• _Exercise tasks_
a – Answer these three questions using the thread about DLLs built in VC++ .NET and VC 6:
(i) How did the first writer work around the problem?
(ii) What kind of interfaces did the reply signed "-cd" say had also been used for the same purpose?
(iii) In which library does the application crash?
b – Write a continuation of the thread about DLLs built in VC++ .NET and VC 6, starting after its final sentence.

That's correct. In practice I had to work around this problem by
"flattening" my classes and exposing them as a C interface.
 
Nemanja said:
That's correct. In practice I had to work around this problem by
"flattening" my classes and exposing them as a C interface.

That'll work. In the past I've also put things into COM interfaces (local,
no marshaling support) to accomplish the same.

-cd
 
Hallo Devender!
I have an exe built in vc++ .net and it's using a dll that is also built in
vc++ .net. This dll in turn is using another dll that is built in vc 6. This
is where I'm running into the problem. These DLLs are MFC Regular DLLs with
some GUI (dialog boxes, etc.)

Usually this should work as I sayed.
The application crashes in MFC71.dll and the stack shows AfxWinMain
somewhere in the sequence. The MFC library is dynamically linked in the DLLs
and also MFC is used as shared library in the project settings.

Shouldn't be the problem.
Is this scenario workable at all? If yes, can you please suggest how?

Carl just wrote more about the main problem of freeing memory with one
CRT that was allocated in another CRT.

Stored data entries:

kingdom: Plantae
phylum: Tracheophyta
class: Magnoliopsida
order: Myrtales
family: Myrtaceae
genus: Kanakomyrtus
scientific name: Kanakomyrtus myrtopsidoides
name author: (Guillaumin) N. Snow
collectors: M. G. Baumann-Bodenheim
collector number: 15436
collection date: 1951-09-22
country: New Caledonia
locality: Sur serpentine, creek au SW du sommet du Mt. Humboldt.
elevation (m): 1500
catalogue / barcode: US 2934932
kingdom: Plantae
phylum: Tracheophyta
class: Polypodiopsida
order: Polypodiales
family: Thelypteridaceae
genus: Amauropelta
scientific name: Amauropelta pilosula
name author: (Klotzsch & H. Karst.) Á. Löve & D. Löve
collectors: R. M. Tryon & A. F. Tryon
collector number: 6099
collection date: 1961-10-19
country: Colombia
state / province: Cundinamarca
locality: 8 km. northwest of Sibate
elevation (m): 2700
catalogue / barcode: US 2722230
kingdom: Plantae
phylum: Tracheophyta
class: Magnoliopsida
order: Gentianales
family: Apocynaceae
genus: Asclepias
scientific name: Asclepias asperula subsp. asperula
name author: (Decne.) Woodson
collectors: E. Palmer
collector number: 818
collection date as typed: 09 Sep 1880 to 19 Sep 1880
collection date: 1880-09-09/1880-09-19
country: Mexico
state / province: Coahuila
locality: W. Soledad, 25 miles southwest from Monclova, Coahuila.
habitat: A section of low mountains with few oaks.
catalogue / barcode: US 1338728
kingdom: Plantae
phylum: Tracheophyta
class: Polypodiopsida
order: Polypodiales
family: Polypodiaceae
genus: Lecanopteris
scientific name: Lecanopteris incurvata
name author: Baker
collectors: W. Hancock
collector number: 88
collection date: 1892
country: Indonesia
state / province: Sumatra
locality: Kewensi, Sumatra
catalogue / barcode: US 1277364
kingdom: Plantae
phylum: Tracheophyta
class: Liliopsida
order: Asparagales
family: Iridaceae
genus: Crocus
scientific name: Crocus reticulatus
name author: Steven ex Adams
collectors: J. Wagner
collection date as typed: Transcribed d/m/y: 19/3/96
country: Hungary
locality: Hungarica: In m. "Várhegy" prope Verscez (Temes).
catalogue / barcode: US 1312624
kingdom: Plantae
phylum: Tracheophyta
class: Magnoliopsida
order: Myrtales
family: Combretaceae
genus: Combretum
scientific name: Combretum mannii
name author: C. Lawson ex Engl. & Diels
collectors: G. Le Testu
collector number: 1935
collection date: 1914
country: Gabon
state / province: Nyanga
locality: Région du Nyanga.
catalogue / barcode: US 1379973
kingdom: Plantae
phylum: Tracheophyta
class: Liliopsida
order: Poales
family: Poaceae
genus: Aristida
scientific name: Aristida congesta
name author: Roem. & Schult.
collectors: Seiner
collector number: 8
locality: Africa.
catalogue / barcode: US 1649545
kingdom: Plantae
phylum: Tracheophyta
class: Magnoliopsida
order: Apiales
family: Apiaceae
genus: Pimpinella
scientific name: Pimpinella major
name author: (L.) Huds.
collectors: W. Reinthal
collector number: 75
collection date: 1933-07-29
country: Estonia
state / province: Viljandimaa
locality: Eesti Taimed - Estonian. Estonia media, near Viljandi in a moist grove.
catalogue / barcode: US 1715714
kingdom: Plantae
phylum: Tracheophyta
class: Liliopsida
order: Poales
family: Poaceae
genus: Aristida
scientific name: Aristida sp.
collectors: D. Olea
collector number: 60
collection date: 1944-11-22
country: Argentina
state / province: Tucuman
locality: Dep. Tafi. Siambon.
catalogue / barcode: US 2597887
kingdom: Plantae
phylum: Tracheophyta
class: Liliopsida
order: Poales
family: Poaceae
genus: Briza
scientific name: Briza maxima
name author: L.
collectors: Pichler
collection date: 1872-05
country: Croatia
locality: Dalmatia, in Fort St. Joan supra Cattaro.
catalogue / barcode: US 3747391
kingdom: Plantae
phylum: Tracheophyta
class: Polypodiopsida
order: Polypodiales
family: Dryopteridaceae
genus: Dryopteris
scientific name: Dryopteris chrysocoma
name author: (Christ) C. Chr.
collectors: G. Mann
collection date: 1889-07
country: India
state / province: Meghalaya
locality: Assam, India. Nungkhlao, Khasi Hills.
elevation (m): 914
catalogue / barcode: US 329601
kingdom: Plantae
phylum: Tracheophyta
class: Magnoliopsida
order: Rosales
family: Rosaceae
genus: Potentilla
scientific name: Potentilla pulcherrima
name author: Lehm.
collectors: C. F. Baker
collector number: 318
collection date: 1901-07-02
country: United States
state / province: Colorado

• _Responses for each task_
a –
(i) By "flattening" the classes and exposing them as a C interface.
(ii) COM interfaces, local with no marshaling support.
(iii) MFC71.dll.

b –
If you can isolate all functions to work on an interface or with "C"
style functions it should work.
 
I don't use MFC sorry - I've just wrapped the Win32 API up into my own custom
classes. The only advice I can offer is to check if the VC6 and VC7 MFC DLLs
are compatable - and I'm guessing they sure as hell aren't.

Best of luck,

-- Todd Aspeotis
http://www.kyvestudios.deadlyfear.com/ (WIP)
 
Hi Carl,

Thanks a lot for your inputs. I made it work by changing MFC arguments in
the exported functions of DLLs into the Windows built in types. I'm facing
an issue though, it is as follows:

I have a Wizard application ABC.exe that is calling a DLL (FIRST.dll) which
has a class exported. This class has all the pure virtual functions. Another
class in the DLL is derived from CDialog and this exported class using
multiple inheritance. This new CDialog based class implements those virtual
functions. ABC.exe and FIRST.dll are compiled in VC7. There is another DLL
(SECOND.dll) that exports a few APIs using Windows built in types as
arguments. The SECOND.dll is compiled in VC6. From the OnPaint handler in
FIRST.dll we call an onPaint exported function of SECOND.dll. Earlier we
were passing a CPaintDC pointer typecast to CDC pointer but now we have
changed it HDC. And in SECOND.dll we are calling FromHandle(hDC) to get a
CDC object. This resulted in crash. Then we changed it as follows:
CDC* pCDC = new CDC();
pCDC->Attach(hDC);

// handling code

if(pCDC)
{
pCDC->Detach();
delete pCDC;
}

This also result in crash but with a totally different stack.

CPaintDC object that is passed from FIRST.dll to SECOND.dll is created using
'new'.

Could you please suggest what's going wrong?

Thanks,
Devender...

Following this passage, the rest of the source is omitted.